#### WHAT THE EXERCISE ASKS:
Number of lines below with "round": work it out and reply with that number only.

══ RECORDS FOR PROCESSING

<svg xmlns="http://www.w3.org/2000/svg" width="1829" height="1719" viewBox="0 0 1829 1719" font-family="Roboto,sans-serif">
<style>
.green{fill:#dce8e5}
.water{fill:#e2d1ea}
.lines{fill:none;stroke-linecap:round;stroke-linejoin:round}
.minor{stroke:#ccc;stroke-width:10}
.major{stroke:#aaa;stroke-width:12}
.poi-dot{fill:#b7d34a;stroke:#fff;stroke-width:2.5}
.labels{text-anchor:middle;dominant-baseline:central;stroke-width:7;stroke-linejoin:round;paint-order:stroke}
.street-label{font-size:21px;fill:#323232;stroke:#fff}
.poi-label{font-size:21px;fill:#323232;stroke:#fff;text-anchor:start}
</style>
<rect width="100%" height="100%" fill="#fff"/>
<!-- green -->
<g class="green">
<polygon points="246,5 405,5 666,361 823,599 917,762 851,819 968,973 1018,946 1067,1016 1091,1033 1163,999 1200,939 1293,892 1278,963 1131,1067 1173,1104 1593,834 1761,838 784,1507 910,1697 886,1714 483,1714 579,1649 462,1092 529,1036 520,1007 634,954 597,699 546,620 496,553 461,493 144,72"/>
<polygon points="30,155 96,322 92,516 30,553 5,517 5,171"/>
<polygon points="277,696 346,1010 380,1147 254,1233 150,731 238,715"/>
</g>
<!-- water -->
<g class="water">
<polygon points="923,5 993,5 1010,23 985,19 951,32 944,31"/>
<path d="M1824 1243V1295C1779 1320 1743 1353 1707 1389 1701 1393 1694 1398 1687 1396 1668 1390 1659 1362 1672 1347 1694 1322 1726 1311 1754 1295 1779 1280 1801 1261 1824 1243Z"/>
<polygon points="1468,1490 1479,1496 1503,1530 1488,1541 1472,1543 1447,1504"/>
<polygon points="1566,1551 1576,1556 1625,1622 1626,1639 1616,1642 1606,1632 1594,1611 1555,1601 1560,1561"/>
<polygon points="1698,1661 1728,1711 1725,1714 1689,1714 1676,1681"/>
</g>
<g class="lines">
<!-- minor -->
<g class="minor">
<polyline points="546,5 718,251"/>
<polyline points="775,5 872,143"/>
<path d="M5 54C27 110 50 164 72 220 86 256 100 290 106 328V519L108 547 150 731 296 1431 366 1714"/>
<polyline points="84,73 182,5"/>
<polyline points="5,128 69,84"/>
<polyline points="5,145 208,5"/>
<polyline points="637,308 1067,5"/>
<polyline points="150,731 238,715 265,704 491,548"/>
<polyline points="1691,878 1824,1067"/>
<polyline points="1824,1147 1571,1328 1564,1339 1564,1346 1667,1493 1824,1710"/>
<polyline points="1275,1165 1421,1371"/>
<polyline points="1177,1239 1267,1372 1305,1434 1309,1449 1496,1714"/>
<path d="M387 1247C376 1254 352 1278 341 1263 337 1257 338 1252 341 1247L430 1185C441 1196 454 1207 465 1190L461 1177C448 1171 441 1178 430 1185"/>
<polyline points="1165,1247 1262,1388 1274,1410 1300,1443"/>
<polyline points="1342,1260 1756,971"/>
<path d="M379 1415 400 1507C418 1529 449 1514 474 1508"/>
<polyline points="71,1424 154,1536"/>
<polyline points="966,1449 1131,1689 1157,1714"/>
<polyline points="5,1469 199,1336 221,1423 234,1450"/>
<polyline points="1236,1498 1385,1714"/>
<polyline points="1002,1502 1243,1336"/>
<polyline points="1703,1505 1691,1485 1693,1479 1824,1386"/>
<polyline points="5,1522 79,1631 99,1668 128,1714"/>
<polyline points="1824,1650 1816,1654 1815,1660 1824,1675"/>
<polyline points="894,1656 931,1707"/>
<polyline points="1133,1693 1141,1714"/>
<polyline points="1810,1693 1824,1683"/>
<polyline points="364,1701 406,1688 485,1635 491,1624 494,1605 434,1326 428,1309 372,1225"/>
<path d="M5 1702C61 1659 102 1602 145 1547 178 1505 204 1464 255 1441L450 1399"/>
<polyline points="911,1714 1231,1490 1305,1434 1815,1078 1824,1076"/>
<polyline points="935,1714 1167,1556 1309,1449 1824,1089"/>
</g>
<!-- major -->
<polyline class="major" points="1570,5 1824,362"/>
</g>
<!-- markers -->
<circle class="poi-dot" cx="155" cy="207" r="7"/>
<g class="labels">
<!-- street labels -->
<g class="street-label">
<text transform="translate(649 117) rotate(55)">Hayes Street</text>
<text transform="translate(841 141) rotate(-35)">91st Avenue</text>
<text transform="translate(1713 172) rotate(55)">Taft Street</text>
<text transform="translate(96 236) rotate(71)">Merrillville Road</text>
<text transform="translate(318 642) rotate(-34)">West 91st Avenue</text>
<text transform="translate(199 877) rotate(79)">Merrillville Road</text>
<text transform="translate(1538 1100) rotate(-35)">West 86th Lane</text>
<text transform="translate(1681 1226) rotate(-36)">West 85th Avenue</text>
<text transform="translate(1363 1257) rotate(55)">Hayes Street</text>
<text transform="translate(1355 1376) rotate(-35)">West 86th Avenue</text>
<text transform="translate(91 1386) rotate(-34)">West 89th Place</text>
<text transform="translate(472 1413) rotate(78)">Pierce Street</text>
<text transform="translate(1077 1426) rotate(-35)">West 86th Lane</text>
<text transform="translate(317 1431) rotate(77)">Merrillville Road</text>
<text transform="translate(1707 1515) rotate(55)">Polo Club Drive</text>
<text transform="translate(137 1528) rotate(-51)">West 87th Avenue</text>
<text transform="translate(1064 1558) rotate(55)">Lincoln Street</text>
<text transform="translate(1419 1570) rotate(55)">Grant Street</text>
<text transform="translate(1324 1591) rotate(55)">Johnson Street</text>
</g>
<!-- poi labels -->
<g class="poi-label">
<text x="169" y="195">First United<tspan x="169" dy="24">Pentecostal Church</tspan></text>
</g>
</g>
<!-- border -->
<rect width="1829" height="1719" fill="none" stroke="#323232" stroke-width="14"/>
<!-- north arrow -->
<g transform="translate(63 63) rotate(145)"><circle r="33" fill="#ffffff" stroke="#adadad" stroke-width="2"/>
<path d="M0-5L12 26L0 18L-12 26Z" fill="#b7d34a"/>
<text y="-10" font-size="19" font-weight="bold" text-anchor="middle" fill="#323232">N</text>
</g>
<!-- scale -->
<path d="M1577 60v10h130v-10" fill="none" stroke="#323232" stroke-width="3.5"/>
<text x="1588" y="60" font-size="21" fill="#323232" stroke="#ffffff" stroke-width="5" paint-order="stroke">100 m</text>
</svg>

════

#### PROBLEM SOLUTION:
2